• **Task inputs**
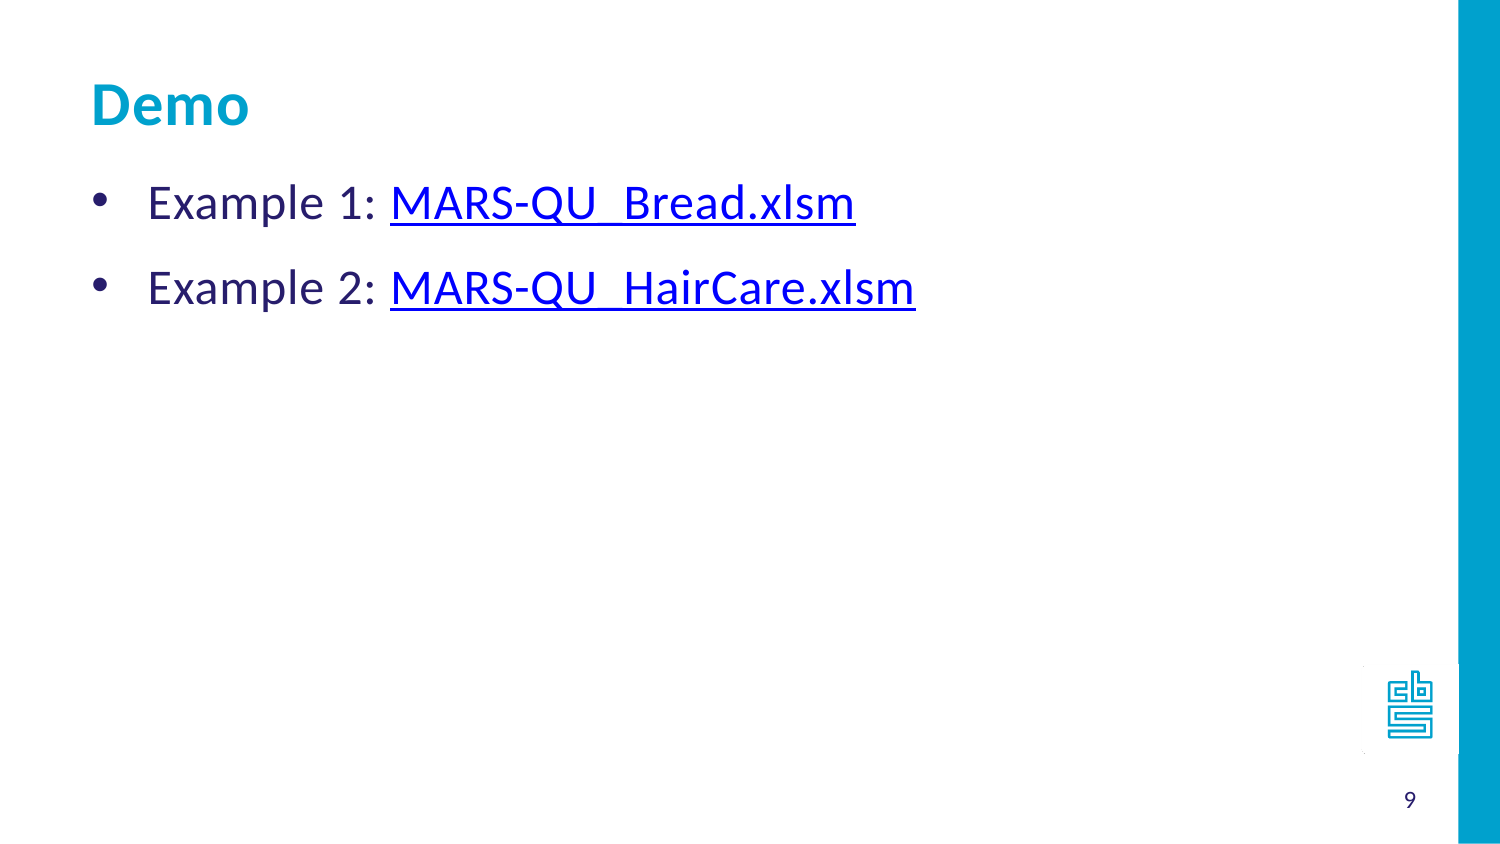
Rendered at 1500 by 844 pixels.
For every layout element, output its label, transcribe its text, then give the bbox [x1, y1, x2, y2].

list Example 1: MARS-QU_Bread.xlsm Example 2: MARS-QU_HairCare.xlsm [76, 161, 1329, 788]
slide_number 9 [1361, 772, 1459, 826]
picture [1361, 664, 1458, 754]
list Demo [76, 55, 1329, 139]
...
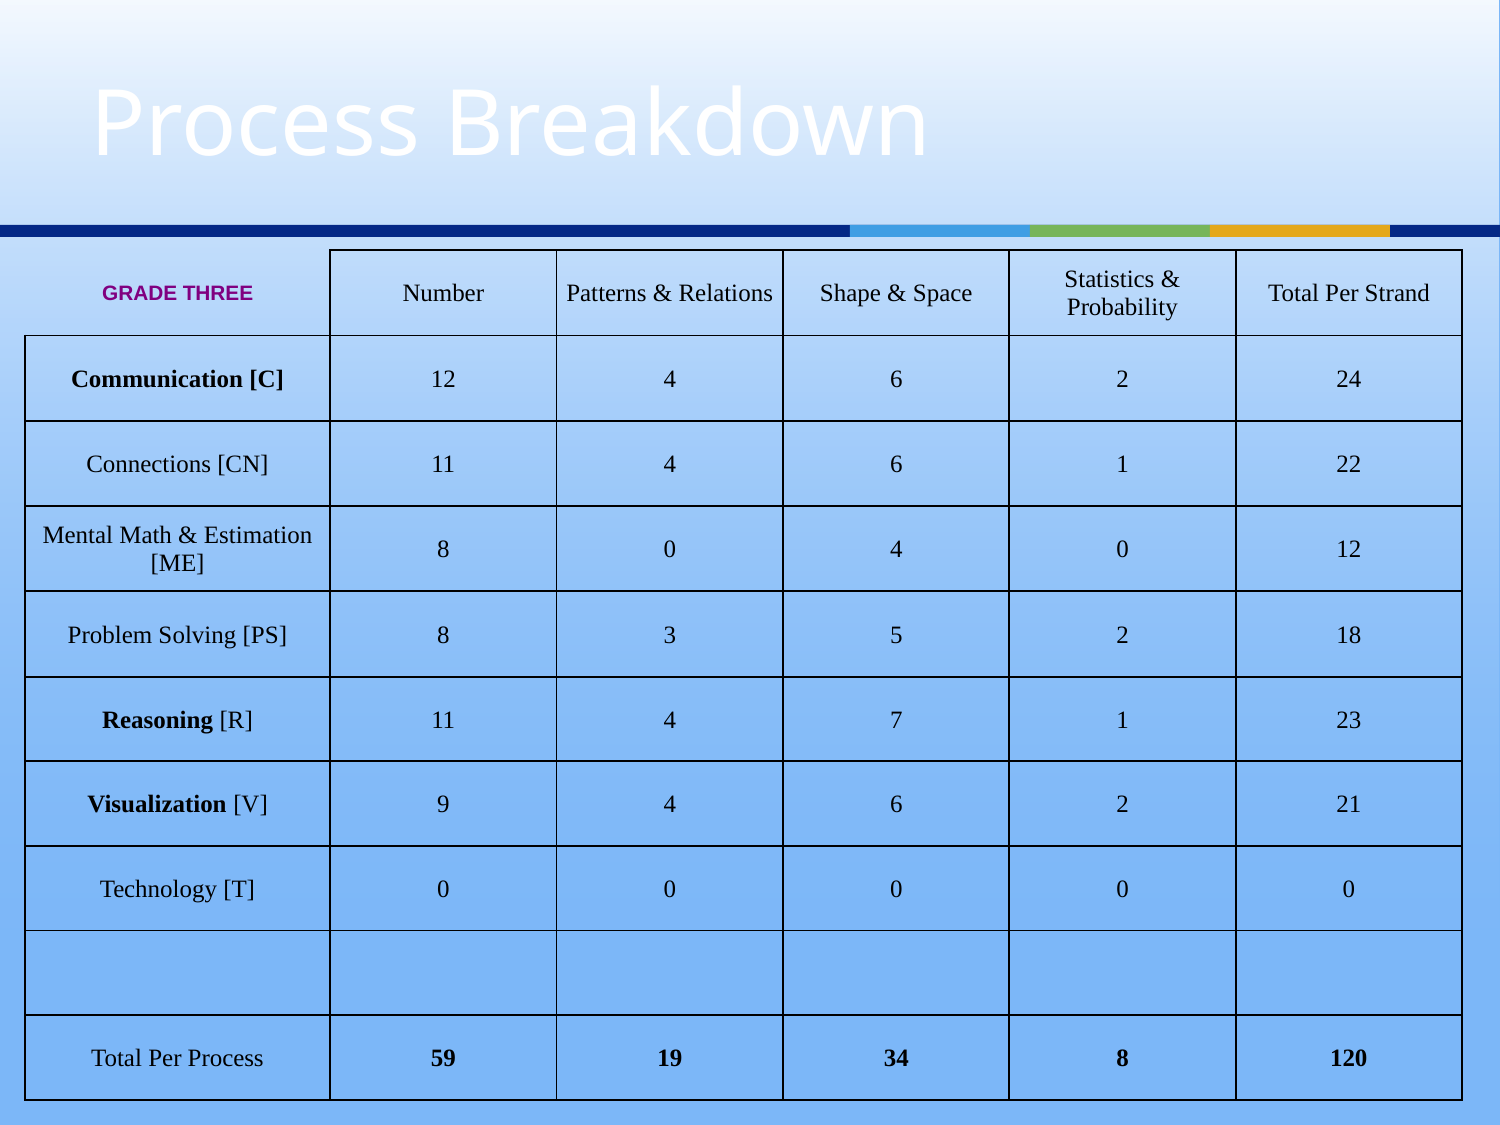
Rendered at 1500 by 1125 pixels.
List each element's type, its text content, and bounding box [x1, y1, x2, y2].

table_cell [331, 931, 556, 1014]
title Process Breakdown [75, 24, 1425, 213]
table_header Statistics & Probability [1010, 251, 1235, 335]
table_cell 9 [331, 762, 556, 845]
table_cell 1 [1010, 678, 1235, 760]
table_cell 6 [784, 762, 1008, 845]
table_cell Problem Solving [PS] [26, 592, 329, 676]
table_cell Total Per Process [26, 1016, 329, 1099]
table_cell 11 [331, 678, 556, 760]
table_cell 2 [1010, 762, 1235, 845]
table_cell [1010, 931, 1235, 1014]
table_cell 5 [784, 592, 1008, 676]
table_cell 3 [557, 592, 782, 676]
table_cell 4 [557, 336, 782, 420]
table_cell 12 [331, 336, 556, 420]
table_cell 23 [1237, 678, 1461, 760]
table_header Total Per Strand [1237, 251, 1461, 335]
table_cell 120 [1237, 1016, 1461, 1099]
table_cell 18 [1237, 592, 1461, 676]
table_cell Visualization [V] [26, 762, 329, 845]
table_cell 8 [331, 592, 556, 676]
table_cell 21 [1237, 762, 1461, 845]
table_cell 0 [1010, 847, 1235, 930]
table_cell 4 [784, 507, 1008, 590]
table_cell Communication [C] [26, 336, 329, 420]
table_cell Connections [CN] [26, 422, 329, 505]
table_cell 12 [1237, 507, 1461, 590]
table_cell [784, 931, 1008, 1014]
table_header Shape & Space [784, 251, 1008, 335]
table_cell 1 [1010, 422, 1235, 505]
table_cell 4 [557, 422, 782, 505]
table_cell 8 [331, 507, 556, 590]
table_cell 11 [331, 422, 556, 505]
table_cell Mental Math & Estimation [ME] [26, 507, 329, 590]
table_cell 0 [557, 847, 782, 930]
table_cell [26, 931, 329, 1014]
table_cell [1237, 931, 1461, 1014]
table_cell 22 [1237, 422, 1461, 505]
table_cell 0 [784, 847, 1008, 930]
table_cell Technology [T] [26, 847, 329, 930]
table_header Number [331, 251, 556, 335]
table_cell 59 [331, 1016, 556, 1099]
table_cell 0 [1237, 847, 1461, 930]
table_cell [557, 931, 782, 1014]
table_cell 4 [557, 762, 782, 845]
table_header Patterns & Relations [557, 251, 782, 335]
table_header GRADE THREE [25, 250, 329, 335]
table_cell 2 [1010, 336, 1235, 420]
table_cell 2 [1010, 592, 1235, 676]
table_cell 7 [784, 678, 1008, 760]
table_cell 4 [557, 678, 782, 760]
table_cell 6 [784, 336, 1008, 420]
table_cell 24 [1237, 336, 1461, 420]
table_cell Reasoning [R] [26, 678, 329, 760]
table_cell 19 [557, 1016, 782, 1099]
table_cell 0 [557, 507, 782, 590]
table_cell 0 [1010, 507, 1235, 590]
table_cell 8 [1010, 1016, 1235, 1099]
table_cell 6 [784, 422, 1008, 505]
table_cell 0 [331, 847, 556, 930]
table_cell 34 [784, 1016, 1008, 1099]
--
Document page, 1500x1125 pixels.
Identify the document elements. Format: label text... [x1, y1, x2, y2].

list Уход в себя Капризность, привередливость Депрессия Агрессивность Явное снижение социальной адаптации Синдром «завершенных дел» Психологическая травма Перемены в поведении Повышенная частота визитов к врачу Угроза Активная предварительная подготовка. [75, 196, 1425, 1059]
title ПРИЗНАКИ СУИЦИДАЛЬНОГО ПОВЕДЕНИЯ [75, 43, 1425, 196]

• **What is being asked**
Go through the entries above and report each line with the string "Rendered" in it.

• **Written answer**
Rendered at 1500 by 844 pixels.
Rendered at 1500 by 1125 pixels.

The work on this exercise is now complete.